To be fair, I think that this sort of opaqueness may not appeal to every organization. This is actually in stark contrast to how AWS builds their offerings, which are more of like a Johnny Appleseed-esque strategy of just plopping down a new service every time a new workload appears. The difference is that in an AWS world, you have to know which service is the right service for your workload, rather than just sending a query in and assuming the system is smart enough to figure out the right system to serve your workload.
With that observation, I think we’ve finally arrived at the bigger point that I wanted to allude to, which is:
The UX of an API influences product-market fit
I actually think that this sort of theoretical data-platform-as-a-service strategy runs as a pseudo-one-size-fits-all counterpoint to another potential vision of the world, which is that organizations will know a lot about their own workloads, and will want to choose the best-fit platform for that particular workload, but that the data can be consolidated into a data-storage-platform-as-a-service (which is kind of how the companies behind Apache Iceberg and Apache Hudi view the world):
I don’t think that these two worldviews are necessarily mutually exclusive, either. In fact, I think they merely speak to different segments of the market.
At the end of the day, APIs and language bindings are a form of user experience. The way you structure the interface that people (or programs) interact with your product are going to inherently influence which users or what applications are most likely to consume your platform.
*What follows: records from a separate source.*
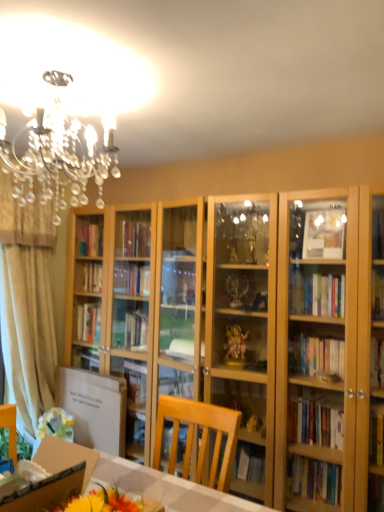
Question: From the image's perspective, is white cardboard box at lower left positioned above or below beige fabric curtain at left?

Choices:
 (A) above
 (B) below

Answer: (B)

Question: Looking at the image, does white cardboard box at lower left seem bigger or smaller compared to beige fabric curtain at left?

Choices:
 (A) small
 (B) big

Answer: (A)

Question: Considering the real-world distances, which object is closest to the wooden desk at lower left?

Choices:
 (A) beige fabric curtain at left
 (B) white cardboard box at lower left

Answer: (B)

Question: Considering the real-world distances, which object is closest to the white cardboard box at lower left?

Choices:
 (A) wooden desk at lower left
 (B) beige fabric curtain at left

Answer: (A)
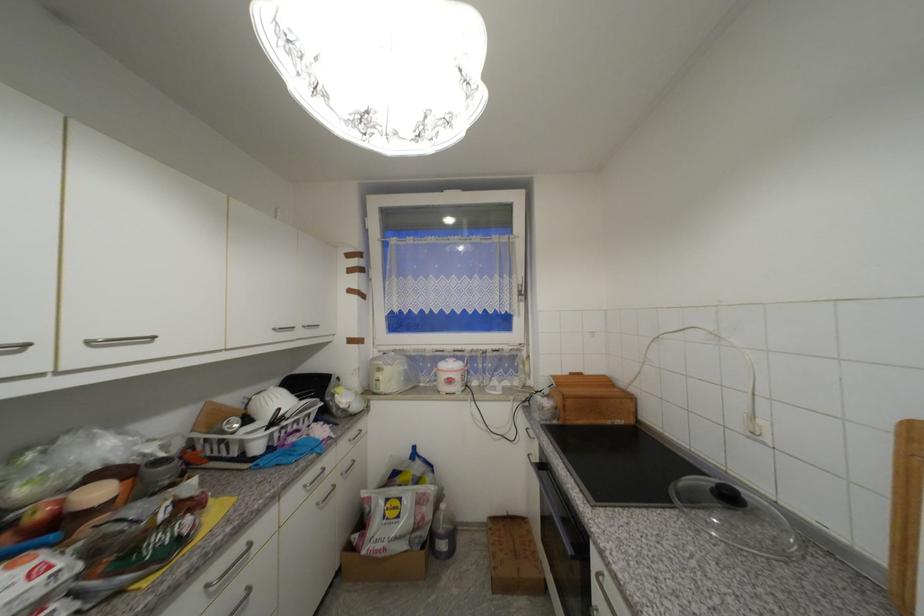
In the two examples above, I think that the Data-Platform-as-a-Service is really a more downmarket solution. An organization that doesn’t want to worry about having contracts with 20 different vendors for each of their data platforms, or wants a single interface to simplify application development is likeliest to want the one-size-fits-all solution. Snowflake is no longer primarily selling to SMBs or mid-market businesses, but they definitely got a lot of their start in that market, so taking a one-size-fits-all, big-tent, workload-oriented strategy to building a product actually makes a lot of sense in my mind.
On the other hand, the Data-Storage-Platform-as-a-Service is geared more towards that Enterprise Architect who recognizes that there are many boxes to fill on their architecture diagram, and that there may be a specific, best-of-breed vendor for each workload, and wants that fine-grained control over their stack. For them, the Data-Storage-Platform-as-a-Service makes a ton of sense, because it gives them the most control over the processing layer, which is likely the layer that requires the most differentiation in terms of the technical underpinnings.
The UX is really defined by a choice of where the interface exists in the application stack
To tie this all together into a hopefully cohesive thought, if we get back to that initial question of: “can you have a database that serves multiple workloads?” I actually think the right thing to observe is that this is actually a question of where the barrier between service and user interface exists. If you put it higher in the stack, closer to the end user or application developer, the product feels more like a single solution handling many different workloads. If you put it lower in the stack, closer to the metal, the developer has a lot more control over the end application, and the minutiae and details of the implementation become concerns of the developer, rather than the platform.
One workload or many workloads? I’d argue that it’s really just all in the eye of the beholder.